Gut verdient hatte das Abschleppunternehmen (an diesem einen Einsatz insgesamt nette €20.000 in Summe), die Polizei kassierte auch ihre Vermittlungsgebühr ... Was MICH aber komischerweise an dem Tag überhaupt gar nicht störte, das waren die vielen Gaffer. Einige schrieben dazu gar am nächsten Tag als Kommentar in die Zeitung "ich war auch dort, hab auch alles gesehen" - aber als Zeuge hat sich niemand von denen gemeldet ...
Bezüglich Frakturen und spätere Arthrose aber --- wurde genau DAS bereits in der Klinik angekündigt, somit "vorhersehbar", somit keine "unerwartete Folgeerscheinung, mit der keiner rechnen konnte". Hier mache ich dem Anwalt keinen Vorwurf sondern dem Gesetzgeber. A-Karte.
Fast vergessen - kurze Anekdote zum Anwalt noch (ich zitiere!): "ein Anwalt hat bereits dann Anspruch auf volle Bezahlung, wenn er die Vertretungsvollmacht unterschrieben bekommt und einen Aktenordner mit dem Namen des neuen Mandanten anlegt".
 
Hallo ViolaP,

mein Unfall ist nun bald 12 Jahre her, und einen Großteil Deiner beschriebenen Zweifel sollte ich bestätigen können.

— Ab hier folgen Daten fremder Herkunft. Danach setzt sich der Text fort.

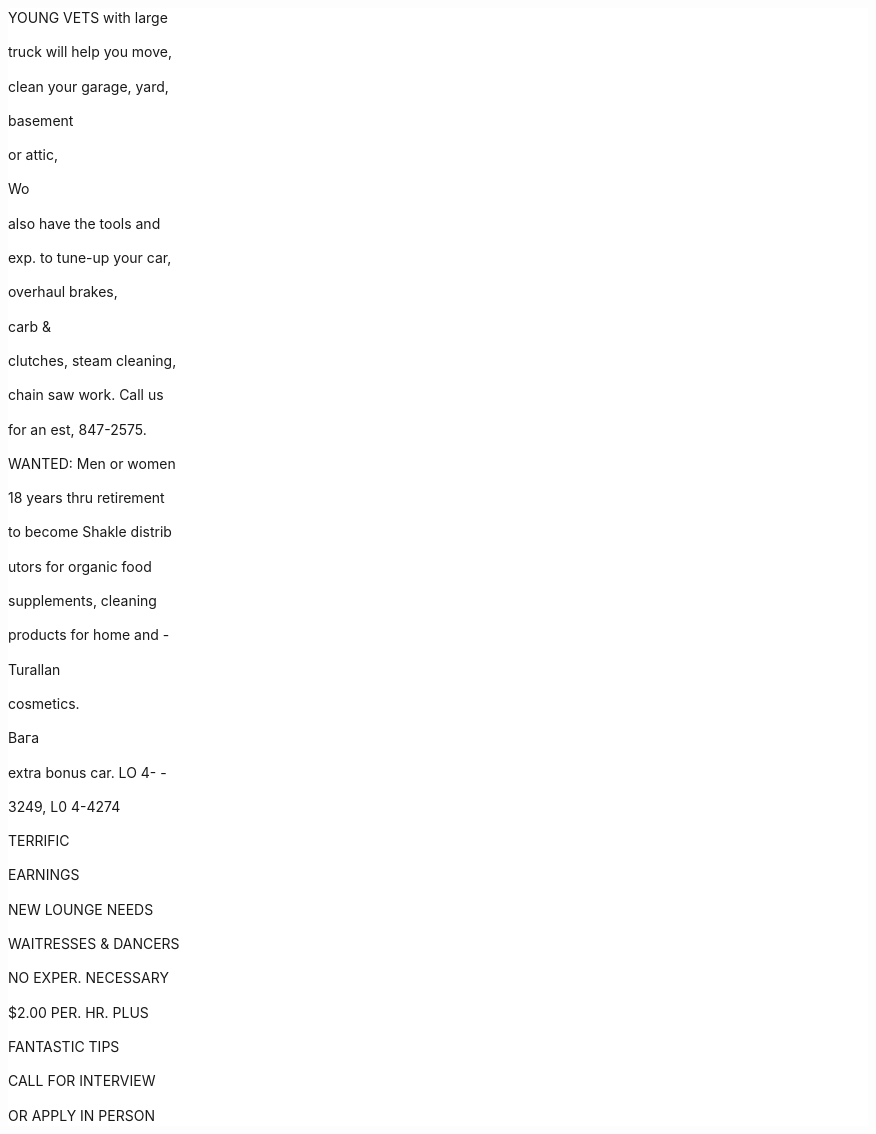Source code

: YOUNG VETS with large

truck will help you move,

clean your garage, yard,

basement

or attic,

Wo

also have the tools and

exp. to tune-up your car,

overhaul brakes,

carb &

clutches, steam cleaning,

chain saw work. Call us

for an est, 847-2575.

WANTED: Men or women

18 years thru retirement

to become Shakle distrib

utors for organic food

supplements, cleaning

products for home and -

Turallan

cosmetics.

Вага

extra bonus car. LO 4- -

3249, L0 4-4274

TERRIFIC

EARNINGS

NEW LOUNGE NEEDS

WAITRESSES & DANCERS

NO EXPER. NECESSARY

$2.00 PER. HR. PLUS

FANTASTIC TIPS

CALL FOR INTERVIEW

OR APPLY IN PERSON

Ich möchte hier nicht konkret meine Geschichte erzählen, da ich ohnehin in zahlreichen Beiträgen vertreten bin,

Aber grundsätzlich geht es darum, das ich vor dem Unfall 2010 keine körperlichen Probleme hatte und auch mit viel Sport unterwegs und fit war.

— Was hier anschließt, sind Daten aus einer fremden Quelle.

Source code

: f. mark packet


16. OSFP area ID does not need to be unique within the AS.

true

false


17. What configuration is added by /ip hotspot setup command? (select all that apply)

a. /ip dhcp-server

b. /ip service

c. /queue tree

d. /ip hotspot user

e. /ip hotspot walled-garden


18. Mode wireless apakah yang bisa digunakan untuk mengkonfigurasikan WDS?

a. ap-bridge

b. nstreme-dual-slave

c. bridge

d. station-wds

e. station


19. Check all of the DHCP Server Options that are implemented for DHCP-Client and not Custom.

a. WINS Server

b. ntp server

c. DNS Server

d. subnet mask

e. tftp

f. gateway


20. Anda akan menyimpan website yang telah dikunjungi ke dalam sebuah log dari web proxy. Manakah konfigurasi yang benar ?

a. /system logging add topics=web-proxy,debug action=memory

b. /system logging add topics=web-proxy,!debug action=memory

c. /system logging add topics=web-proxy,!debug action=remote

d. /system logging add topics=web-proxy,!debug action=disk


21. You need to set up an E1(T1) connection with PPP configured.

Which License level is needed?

Wünsche auf jeden Fall alles Gute!

Grüsse

Hrc4Life
 
Hallo Viola,

ich verstehe Dich so, dass Du Deinem RA folgendes glaubst:

alls (wie bereits im Krankenhaus bei 2 meiner Frakturen von allen D-Ärzten prognostiziert) später Arthrose an diesen verheilten Frakturen entsteht - dann keine weiteren Ansprüche "weil ab dem Unfalltag bereits vorhersehbar".

Genau dies ist der Punkt: Arthrose durch Unfall - das ist nicht degenerativ und hat unfallversicherungstechnisch abgesichert zu sein für die Zukunft!!!

Dies ist Dein Vorbehalt für evtl. frühere Rente (Rentenpunkte), Kräfte für Hausreinigung (Haushaltsführungsschaden) sowie für Gartenarbeiten. Auto mit Automatik etc.

"dann keine weiteren Ansprüche "weil ab dem Unfalltag bereits vorhersehbar". SOMIT Dein Vorbehalt!!! Lass Dich nicht rechtlich vergaggern!

Unfallbedingte Arthosen setzen frühzeitig ein und nicht erst im hohen Alter als im Alter gesundheitsbedingt. Wie willst Du eine Berufsunfähigkeit aufgrund Deines Unfalls abwenden mit jungen Jahren? Dein RA sorry - verarscht Dich!